Konflik Lahan yang Tak Pernah Tuntas
Lensa Media News–Dalam acara penyerahan sertifikat tanah untuk rakyat yang digelar di Gelanggang Olah Raga (GOR) Delta, Kabupaten Sidoarjo, Provinsi Jawa Timur, pada Rabu, 27 Desember 2023. Presiden Joko Widodo menekankan bahwa pemerintah terus berupaya untuk mempercepat penyelesaian urusan sertifikat tanah milik masyarakat. Presiden pun mendorong agar urusan sertifikat tanah di seluruh Indonesia dapat selesai pada tahun 2024 mendatang.
Pemerintah menilai jika konflik sengketa tanah terjadi maka pemilik itu akan mati-matian mempertahankan tanahnya. Bahkan bisa memicu hal yang sangat berbahaya, misalnya saling membunuh. Maka dari itu, adanya sertifikat tanah merupakan solusi sebagai tanda bukti hak hukum atas tanah yang dimiliki.
Namun sebenarnya, pembagian sertifikat tanah tidak akan menyelesaikan konflik agraria. Kenapa? Karena memang tanah-tanah yang disertifikasi oleh pemerintah saat ini bukanlah tanah berkonflik, melainkan tanah masyarakat yang memang belum disertifikasi karena berbagai faktor.
Dan Konflik lahan merupakan sebuah hal yang pasti terjadi dalam sistem kapitalisme demokrasi yang melahirkan politik oligarki. Dimana dalam sistem kapitalisme demokrasi, penguasa dituntut oleh kekuatan global untuk menggenjot pertumbuhan ekonomi dengan banyak melakukan pembangunan.
Dan dengan dalih proyek pembangunan inilah, pemerintah justru memudahkan jalan perampasan terhadap lahan masyarakat. Lagi-lagi siapa yang menjadi korban? Tentu saja rakyat. Sedangkan penguasa begitu jelas berpihak pada kepentingan pengusaha.

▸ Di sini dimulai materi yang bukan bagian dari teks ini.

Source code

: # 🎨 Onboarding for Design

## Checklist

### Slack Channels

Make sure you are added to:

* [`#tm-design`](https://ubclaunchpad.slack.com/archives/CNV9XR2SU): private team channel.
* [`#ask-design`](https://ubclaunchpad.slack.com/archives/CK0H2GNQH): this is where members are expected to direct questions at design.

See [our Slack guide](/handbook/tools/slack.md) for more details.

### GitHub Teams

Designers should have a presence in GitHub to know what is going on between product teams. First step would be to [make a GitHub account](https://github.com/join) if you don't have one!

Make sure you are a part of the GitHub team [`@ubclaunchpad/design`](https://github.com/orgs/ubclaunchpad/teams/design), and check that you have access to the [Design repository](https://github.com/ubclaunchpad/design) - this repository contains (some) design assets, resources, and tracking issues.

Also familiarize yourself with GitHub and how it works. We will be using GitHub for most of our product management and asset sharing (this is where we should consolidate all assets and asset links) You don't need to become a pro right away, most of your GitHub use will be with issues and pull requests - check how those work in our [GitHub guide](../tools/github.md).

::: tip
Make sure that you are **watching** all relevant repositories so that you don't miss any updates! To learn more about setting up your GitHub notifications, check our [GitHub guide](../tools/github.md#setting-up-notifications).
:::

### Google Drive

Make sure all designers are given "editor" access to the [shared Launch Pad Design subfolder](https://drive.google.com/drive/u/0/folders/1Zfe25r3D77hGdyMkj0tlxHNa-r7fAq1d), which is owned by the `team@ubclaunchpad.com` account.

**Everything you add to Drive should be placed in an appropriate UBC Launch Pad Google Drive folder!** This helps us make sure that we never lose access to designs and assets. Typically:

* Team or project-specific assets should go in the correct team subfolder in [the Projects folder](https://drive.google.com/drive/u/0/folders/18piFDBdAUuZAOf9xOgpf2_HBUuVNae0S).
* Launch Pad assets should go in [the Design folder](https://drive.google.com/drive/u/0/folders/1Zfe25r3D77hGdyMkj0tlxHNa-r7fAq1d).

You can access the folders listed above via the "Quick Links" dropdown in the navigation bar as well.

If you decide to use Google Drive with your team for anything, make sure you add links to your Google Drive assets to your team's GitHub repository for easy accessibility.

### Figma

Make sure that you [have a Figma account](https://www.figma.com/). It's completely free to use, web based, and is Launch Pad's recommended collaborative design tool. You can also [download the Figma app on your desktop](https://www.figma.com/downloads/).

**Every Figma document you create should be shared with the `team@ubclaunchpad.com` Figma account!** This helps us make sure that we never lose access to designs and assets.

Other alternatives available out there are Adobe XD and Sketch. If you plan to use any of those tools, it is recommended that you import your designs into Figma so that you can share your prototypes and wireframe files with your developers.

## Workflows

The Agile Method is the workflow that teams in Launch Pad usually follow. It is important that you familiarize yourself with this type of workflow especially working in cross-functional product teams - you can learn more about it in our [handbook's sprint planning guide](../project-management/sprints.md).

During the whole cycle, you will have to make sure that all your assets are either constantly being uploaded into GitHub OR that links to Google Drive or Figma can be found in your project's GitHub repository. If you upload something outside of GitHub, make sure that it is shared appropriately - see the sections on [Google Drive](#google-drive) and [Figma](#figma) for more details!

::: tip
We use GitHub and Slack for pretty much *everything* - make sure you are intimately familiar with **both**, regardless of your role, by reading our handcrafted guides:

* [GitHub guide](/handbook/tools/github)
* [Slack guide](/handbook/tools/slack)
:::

Dalam Islam, hal seperti ini tentu tidak akan pernah terjadi. Karena Islam memiliki konsep yang jelas terkait kepemilikan lahan. Islam selalu meniscayakan adanya pengurusan urusan umat oleh penguasa. Ini sebagaimana sabda Rasulullah saw. : “Imam/Khalifah adalah pengurus dan ia bertanggung jawab terhadap rakyat diurusnya.”(HR Muslim dan Ahmad).
Meski pengusaha punya modal besar, tidak boleh menguasai lahan milik umum. Penguasa (khalifah) tidak boleh memihak pada pengusaha dalam hal konflik lahan. Hal ini karena penguasa di dalam Islam berposisi sebagai raa’in (pengurus) dan junnah (pelindung) rakyat, termasuk pelindung dalam hal kepemilikan lahan.
Jadi jelas di dalam Islam, pembangunan lahan haruslah untuk kemaslahatan dan kesejahteraan rakyat. Bukan karena kepentingan segelintir orang ataupun kelompok. Dewi Wisata. [LM/EH/ry].